### Required action
As you reproduce every line below, keep it exactly as written and leave out the images.

### Data excerpt
_ _ _ _

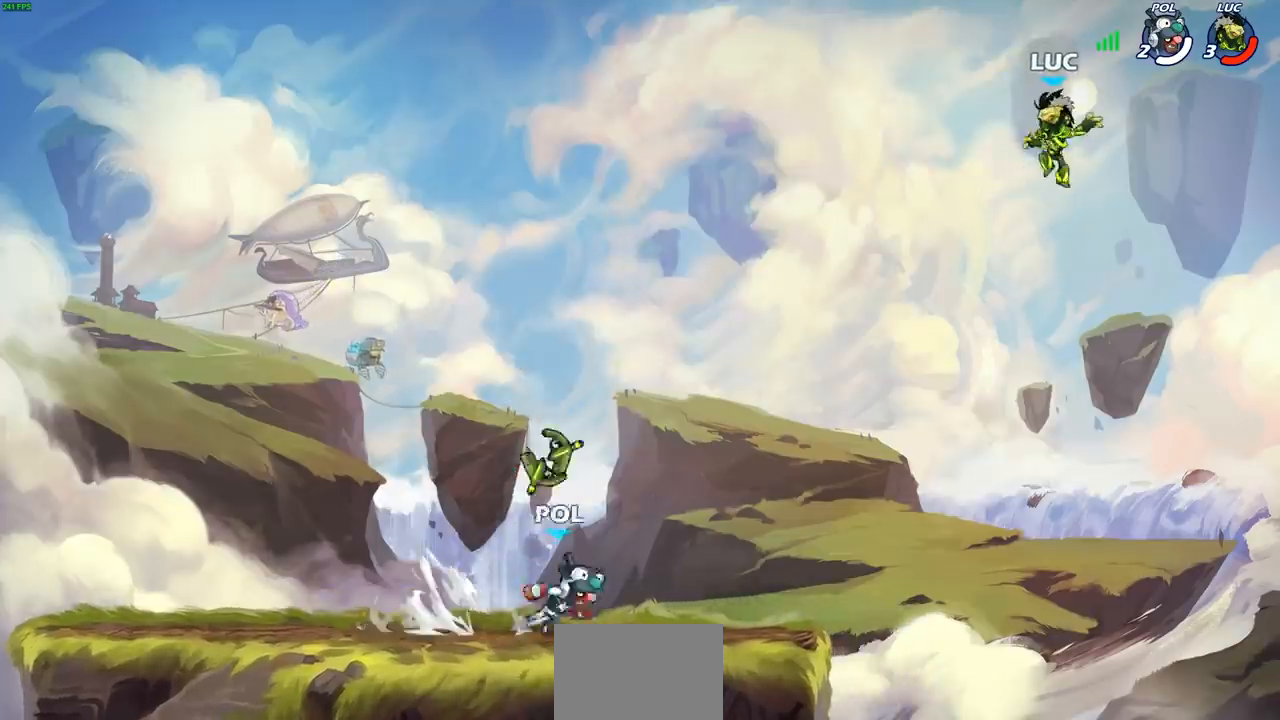
{"buttons": [], "left_stick": "center", "right_stick": "center", "events": [[117, "left_stick", "down-left"], [367, "SQUARE", "down"], [433, "SQUARE", "up"], [500, "left_stick", "center"]]}
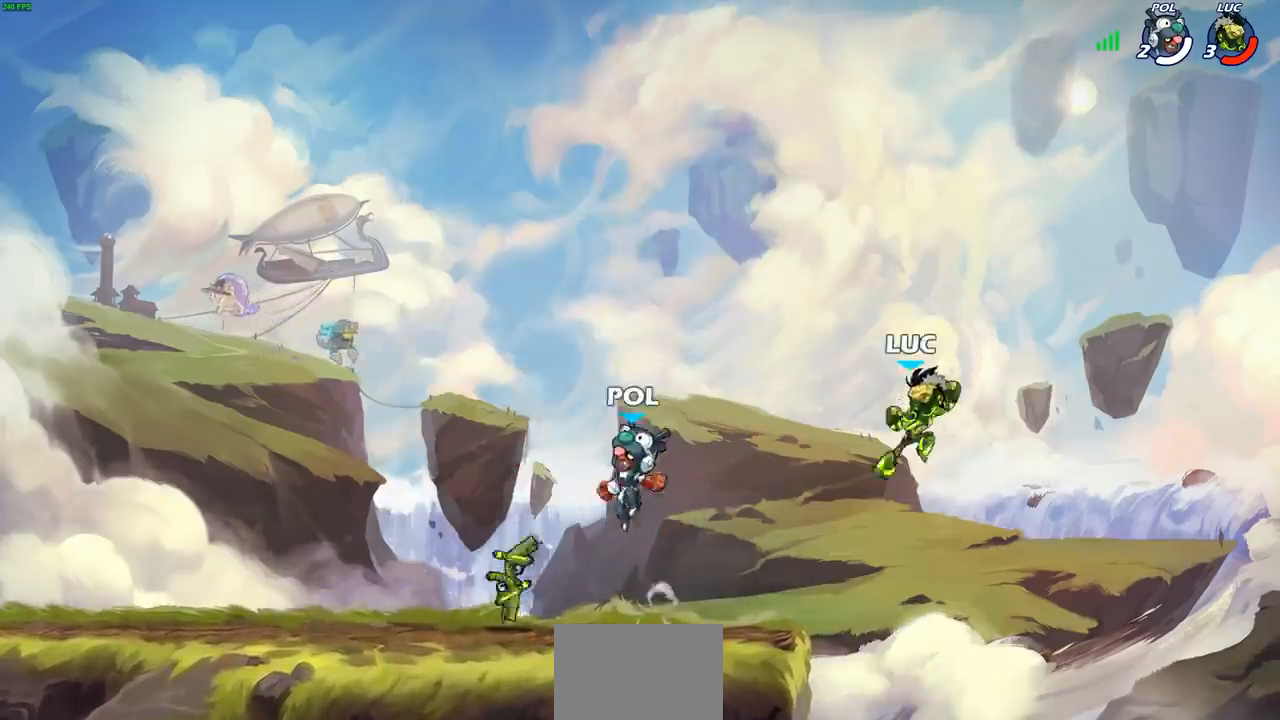
{"buttons": [], "left_stick": "center", "right_stick": "center", "events": [[383, "left_stick", "right"], [450, "left_stick", "center"]]}
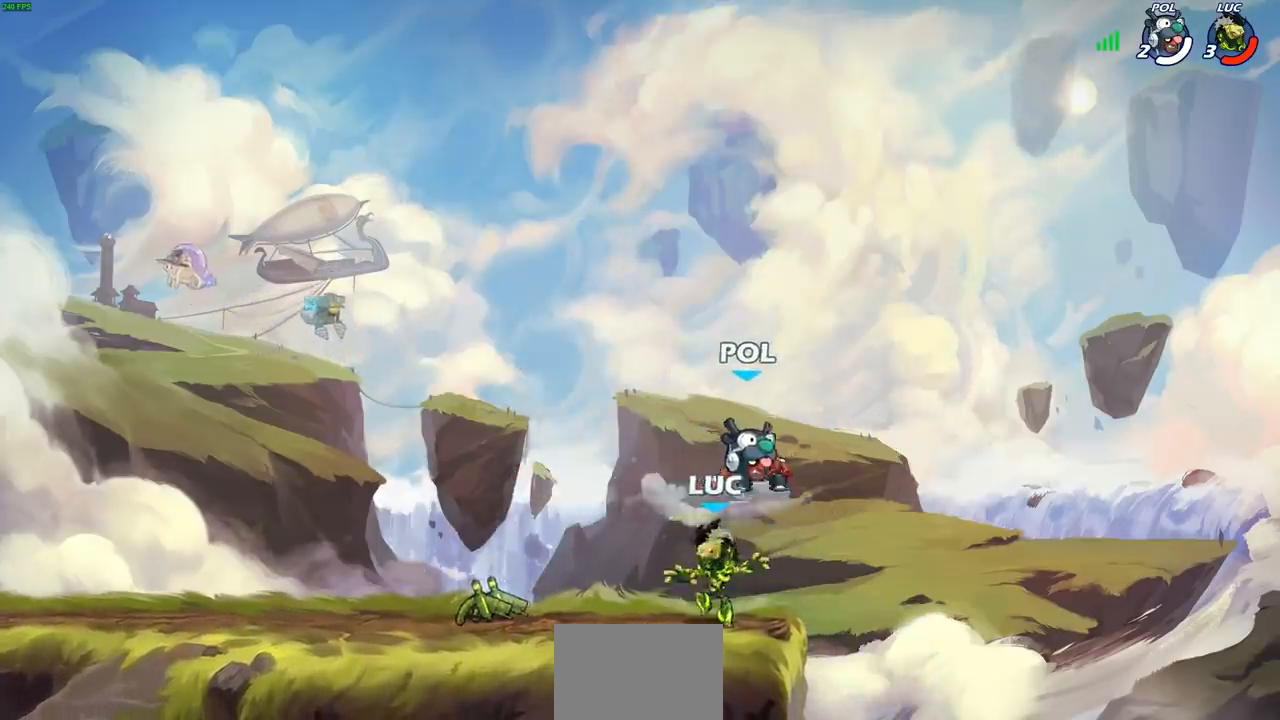
{"buttons": [], "left_stick": "center", "right_stick": "center", "events": [[133, "left_stick", "right"], [183, "CROSS", "down"], [183, "left_stick", "center"], [217, "SQUARE", "down"], [250, "CROSS", "up"], [267, "SQUARE", "up"]]}
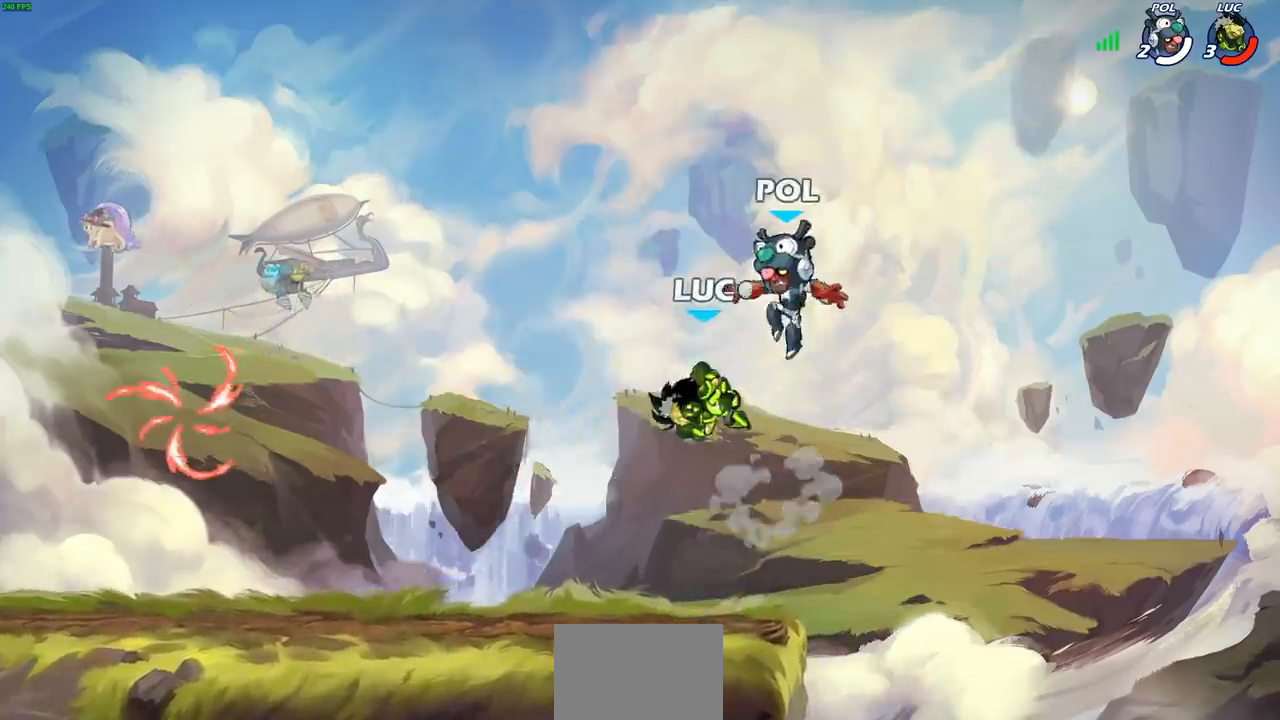
{"buttons": [], "left_stick": "center", "right_stick": "center", "events": [[200, "left_stick", "up-left"], [367, "left_stick", "left"], [500, "left_stick", "center"]]}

_ _ _ _

### Your response
{"buttons": [], "left_stick": "center", "right_stick": "center", "events": [[117, "left_stick", "down-left"], [367, "SQUARE", "down"], [433, "SQUARE", "up"], [500, "left_stick", "center"]]}
{"buttons": [], "left_stick": "center", "right_stick": "center", "events": [[383, "left_stick", "right"], [450, "left_stick", "center"]]}
{"buttons": [], "left_stick": "center", "right_stick": "center", "events": [[133, "left_stick", "right"], [183, "CROSS", "down"], [183, "left_stick", "center"], [217, "SQUARE", "down"], [250, "CROSS", "up"], [267, "SQUARE", "up"]]}
{"buttons": [], "left_stick": "center", "right_stick": "center", "events": [[200, "left_stick", "up-left"], [367, "left_stick", "left"], [500, "left_stick", "center"]]}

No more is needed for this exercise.